The University maintained its fourth spot in the Philippines but slid down to 186th in the latest 2021 Quacquarelli Symonds (QS) Asian University rankings released Wednesday, Nov. 25.

Indicators like academic and employer reputation, faculty-student ratio, international students and faculties, research citations, and staff with doctorate degree determine the rankings.

This set of criteria, developed in consultation with regional experts and stakeholders, is designed to reflect key priorities for universities in Asia, drawing on as much available data as possible,” the QS website read.

For the past four years, the University has been seeing a clear trajectory of decline since 2018’s 145th spot. Last year, it placed 179th.

University of the Philippines (UP) remained as the top higher education institution in the country, surging to the 69th from last year’s 72nd place.

Ateneo de Manila University, placing 135th from last year’s 124th, followed UP, while De La Salle University soared to 135th from 156th place.

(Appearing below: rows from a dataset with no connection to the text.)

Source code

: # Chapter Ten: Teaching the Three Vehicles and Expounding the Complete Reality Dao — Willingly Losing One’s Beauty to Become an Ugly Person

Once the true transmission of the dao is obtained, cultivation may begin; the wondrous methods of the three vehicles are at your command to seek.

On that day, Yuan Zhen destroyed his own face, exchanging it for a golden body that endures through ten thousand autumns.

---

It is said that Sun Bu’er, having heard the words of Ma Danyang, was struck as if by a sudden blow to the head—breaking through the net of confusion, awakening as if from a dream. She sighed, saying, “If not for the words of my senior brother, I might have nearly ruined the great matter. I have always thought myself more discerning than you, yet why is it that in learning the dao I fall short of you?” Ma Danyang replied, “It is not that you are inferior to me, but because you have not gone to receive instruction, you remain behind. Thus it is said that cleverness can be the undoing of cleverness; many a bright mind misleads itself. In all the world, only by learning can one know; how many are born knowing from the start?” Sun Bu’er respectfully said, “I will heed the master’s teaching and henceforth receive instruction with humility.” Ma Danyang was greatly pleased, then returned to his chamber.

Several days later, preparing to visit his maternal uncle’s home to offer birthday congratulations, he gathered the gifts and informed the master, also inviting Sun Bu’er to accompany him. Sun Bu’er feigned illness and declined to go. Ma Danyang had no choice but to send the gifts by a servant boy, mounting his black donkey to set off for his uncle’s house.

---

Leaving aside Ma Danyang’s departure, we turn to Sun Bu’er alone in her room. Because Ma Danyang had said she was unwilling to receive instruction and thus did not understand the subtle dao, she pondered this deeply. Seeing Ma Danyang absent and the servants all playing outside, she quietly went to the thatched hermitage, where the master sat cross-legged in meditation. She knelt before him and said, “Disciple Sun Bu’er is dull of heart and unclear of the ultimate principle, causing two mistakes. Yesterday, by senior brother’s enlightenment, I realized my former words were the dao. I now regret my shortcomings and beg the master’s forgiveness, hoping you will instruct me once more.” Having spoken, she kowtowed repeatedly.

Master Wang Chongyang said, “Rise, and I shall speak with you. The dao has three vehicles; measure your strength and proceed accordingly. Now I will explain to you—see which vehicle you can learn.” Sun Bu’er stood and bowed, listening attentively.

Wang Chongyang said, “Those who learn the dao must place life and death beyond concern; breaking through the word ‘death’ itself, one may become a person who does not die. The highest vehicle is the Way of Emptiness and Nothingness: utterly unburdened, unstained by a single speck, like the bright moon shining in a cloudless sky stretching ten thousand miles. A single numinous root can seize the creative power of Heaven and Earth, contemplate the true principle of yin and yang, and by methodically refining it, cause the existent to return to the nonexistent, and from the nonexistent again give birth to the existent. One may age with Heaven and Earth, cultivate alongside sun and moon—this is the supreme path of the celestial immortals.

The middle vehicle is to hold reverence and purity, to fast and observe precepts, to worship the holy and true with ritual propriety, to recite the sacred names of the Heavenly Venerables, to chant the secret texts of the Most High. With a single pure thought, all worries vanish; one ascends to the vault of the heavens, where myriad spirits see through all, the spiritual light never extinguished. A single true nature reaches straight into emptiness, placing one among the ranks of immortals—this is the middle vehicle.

Aside from the top four mainstays, 10 other Philippine universities made it on the list:

  • University of San Carlos (451-500)
  • Ateneo de Davao University (501-550)
  • Mapua University (501-550)
  • Siliman University (501-550) 
  • Mindanao State University – Iligan Institute of Technology (551-660)
  • Adamson University (600+)
  • Central Luzon State University (601+)
  • Central Mindanao State University (601+)
  • Central Philippine University (601+)
  • Xavier University (601+)

The University continued to be the lone university in the Philippines to possess a four-star QS rating.